Michael Sandel Involves his Students

In the following video a world class teacher engages his students, and the bridge teacher can learn much from the performance. After watching the video, you can read other teacher comments and then Audrey's Postscript.



Teachers Share Opinions

"Sandel made me understand that teaching law and bridge have a lot of things in common. There’s no right and wrong; just conditions that force you to make a decision. And you have to decide fast.

A teacher has to give students the firmest possible information on which to stand and to decide."

- Vasilis Protopapas

"I liked Sandel’s flexibility in changing the conditions to the problem so that he drove his student to think of all the alternatives about the decisions they make."

- M. Laroni

"Students were presented with a situation and asked their opinion. The teacher involved the students, made them think, and afterwards didn’t pass judgment on their responses. What better way to bring the decision into the intellectual activity of learning to think."

- Carol Anderson

"I believe that we could learn to engage our audience to participate rather than “watching’ the lesson."

- Natalia Gouma

"Clever way of making all students participate willingly; all opinions were being heard."

- Dina Padeli

"The material itself was powerful. Bridge could be presented in such a way, without giving names and big ‘titles of the game’ so that the audience creates a question and looks for the answer.

The interaction of the class was brilliant."

- Anastasios Drassas

"Sandel, with his second sentence engaged his audience: 'Suppose you had to choose?' The effect was apparent on the students’ faces.

Instead of sitting back waiting to be told or shown something, they were immediately participating. Sandel set the stage for everyone to examine, contemplate, discover, question, and interact with one another, as they chose, in a safe environment.

Consider if Sandel can do that with a conceptual subject like justice, what opportunities we as bridge teachers have when we put real cards in our students’ hands. Actually playing the cards, discussing the process with others, experiencing the consequences of choices made, is where learning really happens.”

-Denise Hoffman


“My take on Sandel’s presentation is how extremely articulate he was. His enunciation was perfect and he spoke slowly so there was virtually no chance of being misunderstood. I think it’s a challenge not to talk too fast.”

-Andy Avery

Audrey's Postscript

At the airport, after a two-day Teachers' seminar in Athens, Greece, I picked up A Little History of Philosophy by Nigel Warburton.

It’s an engaging history of philosophy, in forty brief chapters. I was surprised to see the title of Chapter 37: The Runaway Train. The teachers in Greece had watched Michael Sandel's lesson, based on the runaway train concept. Some of their comments are listed above.

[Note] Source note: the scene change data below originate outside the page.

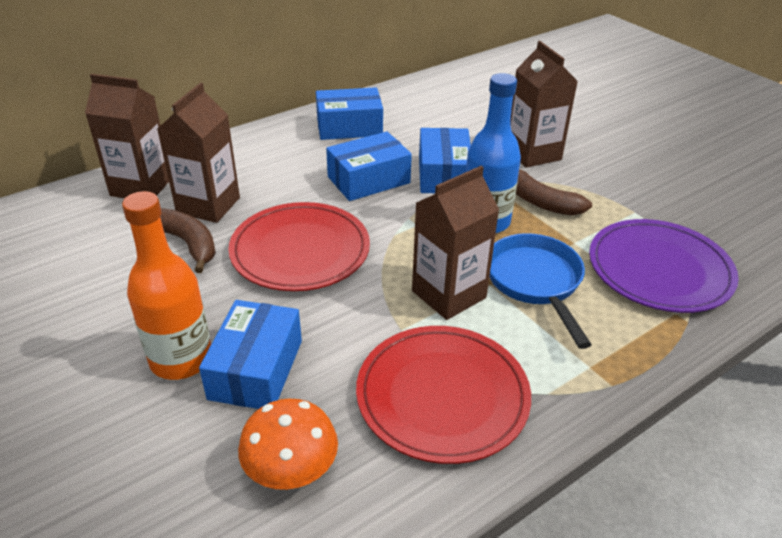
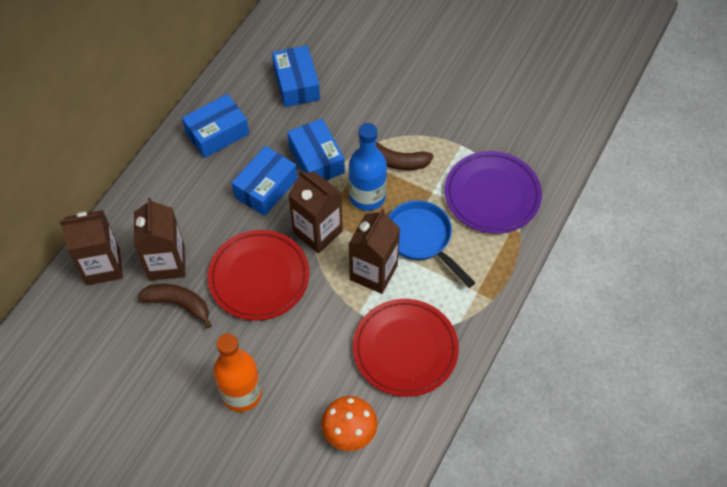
camera: 25 degrees left, 20 degrees up
blue box [199,300,302,409] -> blue box moved to [272,45,320,107]
brown carton [510,41,578,168] -> brown carton moved to [288,170,343,254]

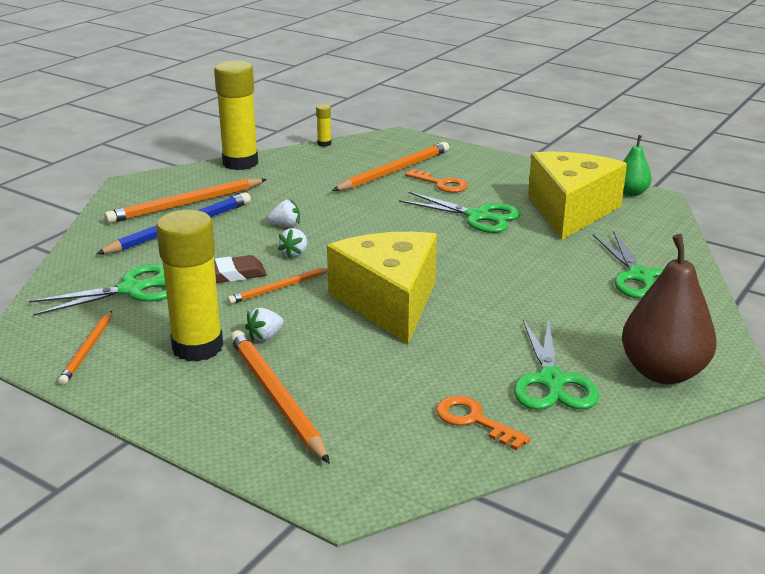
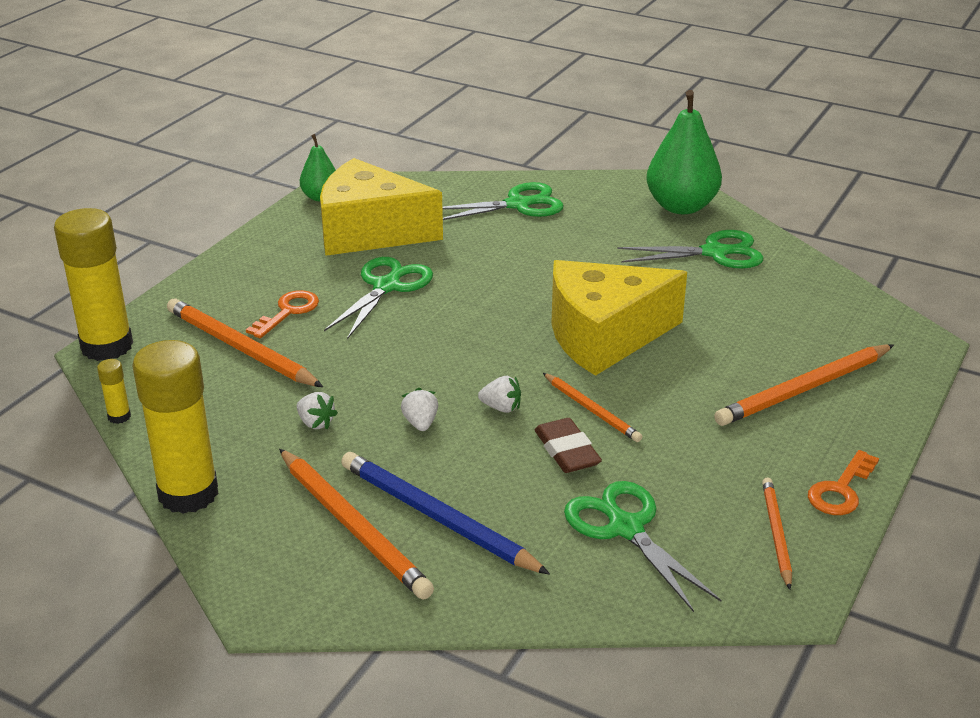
camera: 95 degrees left, 5 degrees up
orange pencil [58,311,112,385] -> orange pencil turned 90 degrees counterclockwise [762,477,792,590]
yellow glue stick [156,210,223,362] -> yellow glue stick moved to [54,208,133,361]
white strawberry [245,308,284,341] -> white strawberry moved to [297,392,338,429]
orange key [436,396,531,450] -> orange key moved to [808,450,879,515]
brown pear [622,234,717,384] -> green pear [647,90,722,214]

The first paragraph in chapter 37 includes the problem posed in the “Justice Video.” It’s a version of a thought experiment originally created by British philosopher Philippa Foot (1920 – 2010), who was interested in why saving the five people on the track was acceptable, but some other cases of sacrificing one to save many weren’t.

Imagine a healthy person, she suggests, walking into a hospital ward. Five people need various organs. It would hardly be acceptable to do away with one person in order to provide implants for five others. What’s the difference, Foot asks, between that and the runaway train?

Thought experiments are imaginary situations designed to bring out our feelings, or what philosophers call intuitions on a particular issue. They have the potential to keep us opened minded about questions that seem to have only one answer.

The purpose of watching the video was to see a master teacher and comment on how his techniques could be applied to teaching bridge. He handles a subject that provides for many opinions among the students.